Source records START
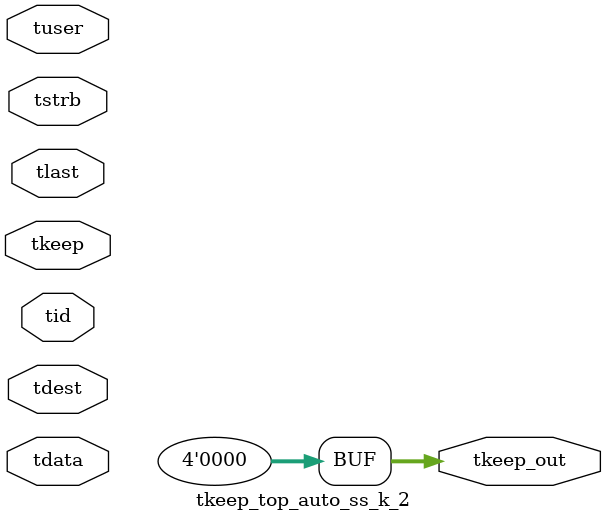
<source format=v>


`timescale 1ps/1ps

module tkeep_top_auto_ss_k_2 #
(
parameter C_S_AXIS_TDATA_WIDTH = 32,
parameter C_S_AXIS_TUSER_WIDTH = 0,
parameter C_S_AXIS_TID_WIDTH   = 0,
parameter C_S_AXIS_TDEST_WIDTH = 0,
parameter C_M_AXIS_TDATA_WIDTH = 32
)
(
input  [(C_S_AXIS_TDATA_WIDTH == 0 ? 1 : C_S_AXIS_TDATA_WIDTH)-1:0     ] tdata,
input  [(C_S_AXIS_TUSER_WIDTH == 0 ? 1 : C_S_AXIS_TUSER_WIDTH)-1:0     ] tuser,
input  [(C_S_AXIS_TID_WIDTH   == 0 ? 1 : C_S_AXIS_TID_WIDTH)-1:0       ] tid,
input  [(C_S_AXIS_TDEST_WIDTH == 0 ? 1 : C_S_AXIS_TDEST_WIDTH)-1:0     ] tdest,
input  [(C_S_AXIS_TDATA_WIDTH/8)-1:0 ] tkeep,
input  [(C_S_AXIS_TDATA_WIDTH/8)-1:0 ] tstrb,
input                                                                    tlast,
output [(C_M_AXIS_TDATA_WIDTH/8)-1:0 ] tkeep_out
);

assign tkeep_out = {1'b0};

endmodule


</source>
Source records END
The task:
Please retype exactly the line containing "[(C_S_AXIS_TDATA_WIDTH == 0" and each line after it to the end of the records, and nothing more.

Answer area:
input  [(C_S_AXIS_TDATA_WIDTH == 0 ? 1 : C_S_AXIS_TDATA_WIDTH)-1:0     ] tdata,
input  [(C_S_AXIS_TUSER_WIDTH == 0 ? 1 : C_S_AXIS_TUSER_WIDTH)-1:0     ] tuser,
input  [(C_S_AXIS_TID_WIDTH   == 0 ? 1 : C_S_AXIS_TID_WIDTH)-1:0       ] tid,
input  [(C_S_AXIS_TDEST_WIDTH == 0 ? 1 : C_S_AXIS_TDEST_WIDTH)-1:0     ] tdest,
input  [(C_S_AXIS_TDATA_WIDTH/8)-1:0 ] tkeep,
input  [(C_S_AXIS_TDATA_WIDTH/8)-1:0 ] tstrb,
input                                                                    tlast,
output [(C_M_AXIS_TDATA_WIDTH/8)-1:0 ] tkeep_out
);

assign tkeep_out = {1'b0};

endmodule


</source>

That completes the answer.